▸ Verilen metin

=-=-=-=-=

Radikal gazetesi muhabiri Alpbuğra Bahadır Gültekin, dün gece yaşadığı polis şiddetini şöyle anlattı:

Dün akşam Taksim Meydanı’ndaki anma törenine polisin müdahale etmesi üzerine başlayan olaylar, gecenin ilerleyen saatlerine doğru devam etti. Ne var ki, gece yarısına doğru o geniş kalabalık yerini nispeten daha küçük bir kitleye bırakmıştı. Galatasaray ve Tünel’de ortalık gayet sakindi. Saat 21.30’da haberimizi gazeteye geçtikten sonra soluklanmak için Tünel’de bir kafeye oturduk, bir süreliğine mola verdik.

=-=-=-=-=

Veri kümesi öğeleri:
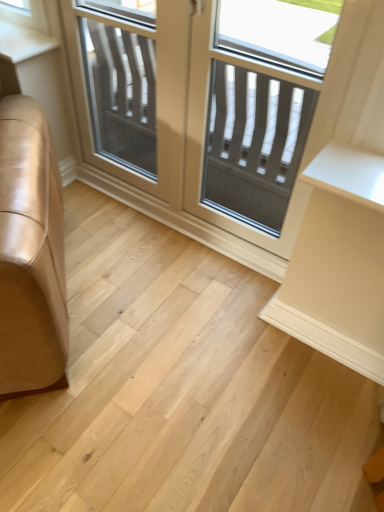
Question: Does clear glass door at center have a greater height compared to matte gray screen door at center, arranged as the first screen door when viewed from the right?

Choices:
 (A) no
 (B) yes

Answer: (B)

Question: Is clear glass door at center to the left of matte gray screen door at center, arranged as the first screen door when viewed from the right, from the viewer's perspective?

Choices:
 (A) no
 (B) yes

Answer: (B)

Question: From a real-world perspective, is clear glass door at center located beneath matte gray screen door at center, arranged as the first screen door when viewed from the right?

Choices:
 (A) yes
 (B) no

Answer: (A)

Question: Is clear glass door at center beside matte gray screen door at center, arranged as the first screen door when viewed from the right?

Choices:
 (A) no
 (B) yes

Answer: (A)

Question: Is clear glass door at center far from matte gray screen door at center, arranged as the first screen door when viewed from the right?

Choices:
 (A) yes
 (B) no

Answer: (B)

Question: Is clear glass door at center wider or thinner than clear glass screen door at center, which ranks as the 1th screen door in left-to-right order?

Choices:
 (A) thin
 (B) wide

Answer: (A)

Question: Looking at the image, does clear glass door at center seem bigger or smaller compared to clear glass screen door at center, placed as the second screen door when sorted from right to left?

Choices:
 (A) big
 (B) small

Answer: (A)

Question: Choose the correct answer: Is clear glass door at center inside clear glass screen door at center, placed as the second screen door when sorted from right to left, or outside it?

Choices:
 (A) inside
 (B) outside

Answer: (A)

Question: Is clear glass door at center in front of or behind clear glass screen door at center, placed as the second screen door when sorted from right to left, in the image?

Choices:
 (A) front
 (B) behind

Answer: (A)

Question: Is clear glass screen door at center, placed as the second screen door when sorted from right to left, situated inside matte gray screen door at center, which is the second screen door in left-to-right order, or outside?

Choices:
 (A) inside
 (B) outside

Answer: (B)

Question: Is clear glass screen door at center, which ranks as the 1th screen door in left-to-right order, taller or shorter than matte gray screen door at center, which is the second screen door in left-to-right order?

Choices:
 (A) short
 (B) tall

Answer: (A)

Question: From the image's perspective, is clear glass screen door at center, placed as the second screen door when sorted from right to left, positioned above or below matte gray screen door at center, arranged as the first screen door when viewed from the right?

Choices:
 (A) above
 (B) below

Answer: (A)

Question: Does point (110, 102) appear closer or farther from the camera than point (213, 75)?

Choices:
 (A) farther
 (B) closer

Answer: (A)

Question: From their relative heights in the image, would you say matte gray screen door at center, arranged as the first screen door when viewed from the right, is taller or shorter than clear glass screen door at center, placed as the second screen door when sorted from right to left?

Choices:
 (A) tall
 (B) short

Answer: (A)

Question: Considering their positions, is matte gray screen door at center, arranged as the first screen door when viewed from the right, located in front of or behind clear glass screen door at center, which ranks as the 1th screen door in left-to-right order?

Choices:
 (A) behind
 (B) front

Answer: (B)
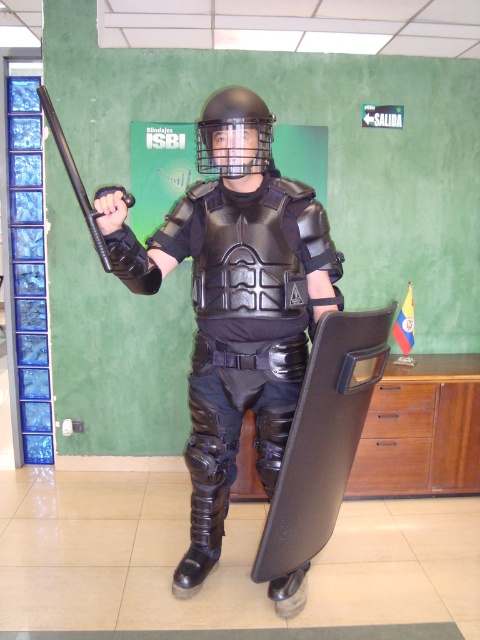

=-=-=-=-=

▸ Görevleriniz
1. Aşağıdaki ifadelerin verilen metinle uyuşup uyuşmadığını belirtin. Her biri için evet ya da hayır deyin ve kararı belirleyen sözleri metinden aynen alıntılayın.
(a) Taksim Meydanı’ndaki anma törenine polis müdahale etti.
(b) Gece yarısına doğru kalabalık daha da büyüdü.
(c) Galatasaray’da ortalık karışıktı.
2. Verilen metne göre haber gazeteye saat kaçta geçildi?
Öğelerin verilen metinle hiçbir ilgisi yoktur.

▸ Yanıtlar
1.
(a) Evet: "Dün akşam Taksim Meydanı’ndaki anma törenine polisin müdahale etmesi üzerine başlayan olaylar"
(b) Hayır: "gece yarısına doğru o geniş kalabalık yerini nispeten daha küçük bir kitleye bırakmıştı"
(c) Hayır: "Galatasaray ve Tünel’de ortalık gayet sakindi"

2. Saat 21.30’da.